Models trained for the publication of Yet Another ICU Benchmark. The models are named in the following manner: dataset_task_model_cv-repetition_cv-fold. Please not that it is possible that the performance of the classification models might deviate slightly from the official paper results due to major improvements to YAIB in the meantime. We hope to confirm the results once YAIB is out of alpha.
The following repositories may be relevant as well:
- YAIB: The main YAIB repository.
- YAIB-models: Pretrained models for YAIB.
- ReciPys: Preprocessing package for YAIB pipelines.
We support the following datasets out of the box:
Dataset | MIMIC-III / IV | eICU-CRD | HiRID | AUMCdb |
---|---|---|---|---|
Admissions | 40k / 73k | 200k | 33k | 23k |
Version | v1.4 / v2.2 | v2.0 | v1.1.1 | v1.0.2 |
Frequency (time-series) | 1 hour | 5 minutes | 2 / 5 minutes | up to 1 minute |
Originally published | 2015 / 2020 | 2017 | 2020 | 2019 |
Origin | USA | USA | Switzerland | Netherlands |
No | Task Theme | Frequency | Type |
---|---|---|---|
1 | ICU Mortality | Once per Stay (after 24H) | Binary Classification |
2 | Acute Kidney Injury (AKI) | Hourly (within 6H) | Binary Classification |
3 | Sepsis | Hourly (within 6H) | Binary Classification |
4 | Kidney Function (KF) | Once per stay | Regression |
5 | Length of Stay (LoS) | Hourly (within 7D) | Regression |
- Logistic Regression: Standard regression approach.
- Elastic Net: Linear regression with combined L1 and L2 priors as regularizer.
- LightGBM: Efficient gradient boosting trees.
- Long Short-term Memory (LSTM): The most commonly used type of Recurrent Neural Networks for long sequences.
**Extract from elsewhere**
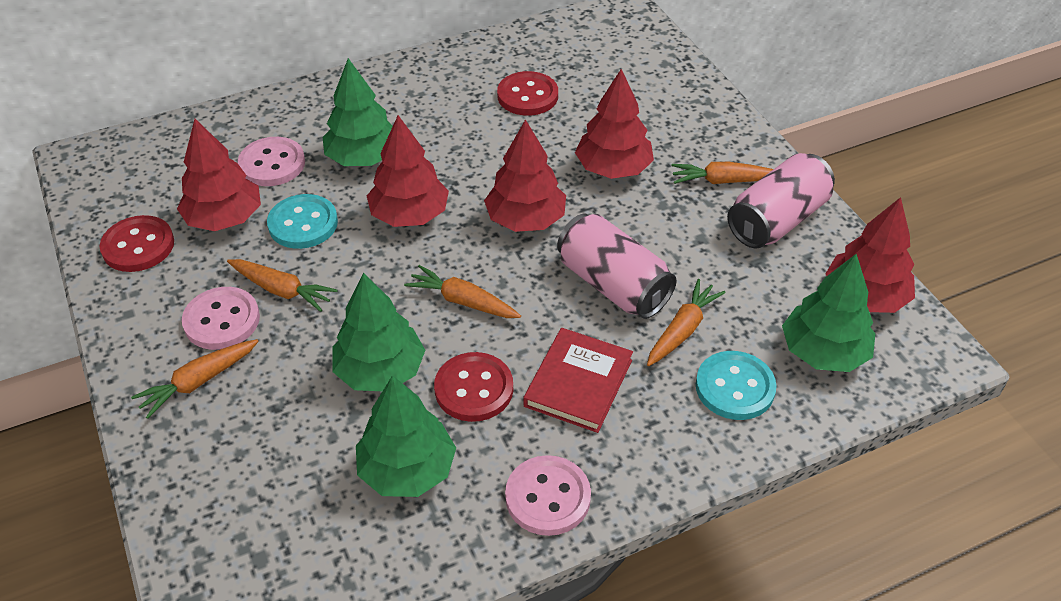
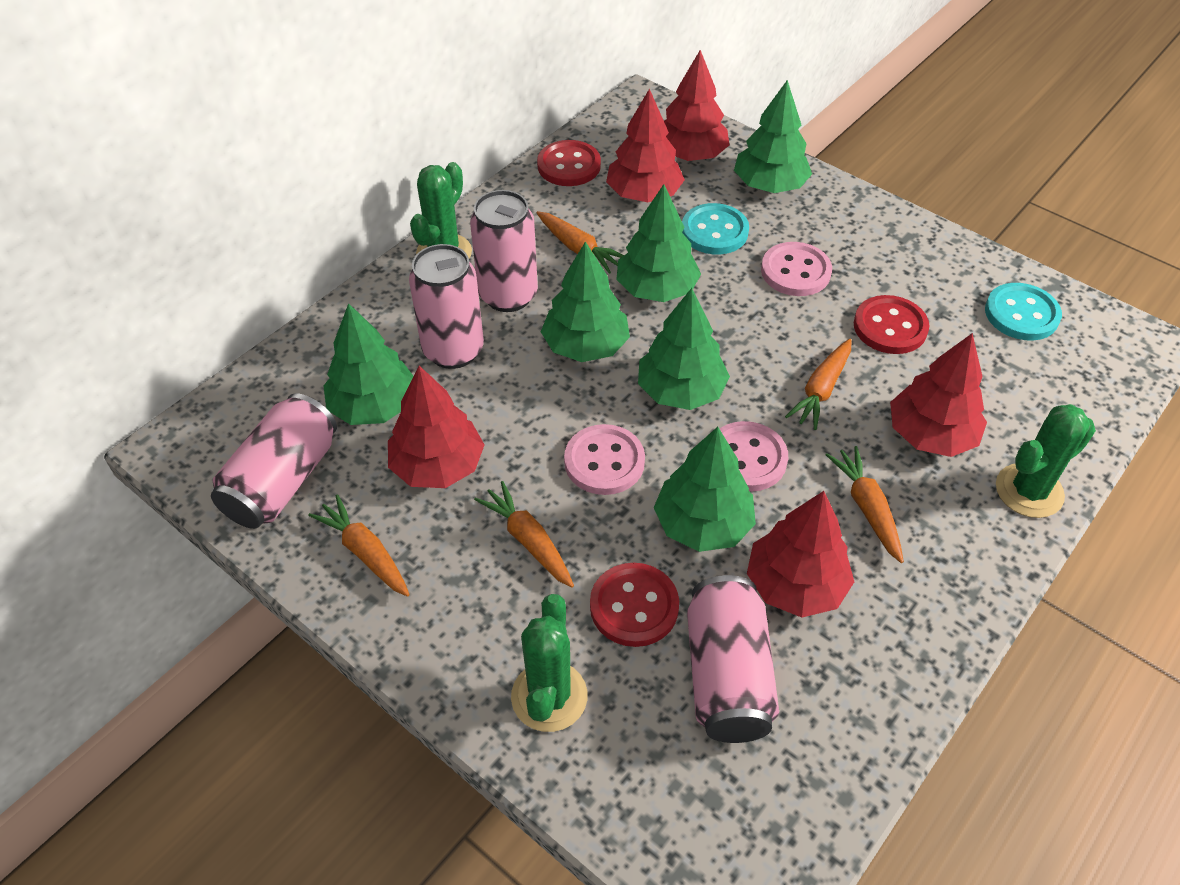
green cactus: 0 -> 3
green tree: 4 -> 6
pink can: 2 -> 4
red book: 1 -> 0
- Gated Recurrent Unit (GRU) : A extension to LSTM which showed improvements (paper).
- Temporal Convolutional Networks (TCN): 1D convolution approach to sequence data. By using dilated convolution to extend the receptive field of the network it has shown great performance on long-term dependencies.
- Transformers: The most common Attention based approach.
To reproduce the benchmarks in our paper, we refer to: the ML reproducibility document. If you use this code in your research, please cite the following publication:
@article{vandewaterYetAnotherICUBenchmark2023,
title = {Yet Another ICU Benchmark: A Flexible Multi-Center Framework for Clinical ML},
shorttitle = {Yet Another ICU Benchmark},
url = {http://arxiv.org/abs/2306.05109},
language = {en},
urldate = {2023-06-09},
publisher = {arXiv},
author = {van de Water, Robin and Schmidt, Hendrik and Elbers, Paul and Thoral, Patrick and Arnrich, Bert and Rockenschaub, Patrick},
month = jun,
year = {2023},
note = {arXiv:2306.05109 [cs]},
keywords = {Computer Science - Machine Learning},
}
This paper can also be found on arxiv: https://arxiv.org/pdf/2306.05109.pdf
We do not own any of the datasets used in this benchmark. This project uses heavily adapted components of the HiRID benchmark. We thank the authors for providing this codebase and encourage further development to benefit the scientific community. The demo datasets have been released under an Open Data Commons Open Database License (ODbL).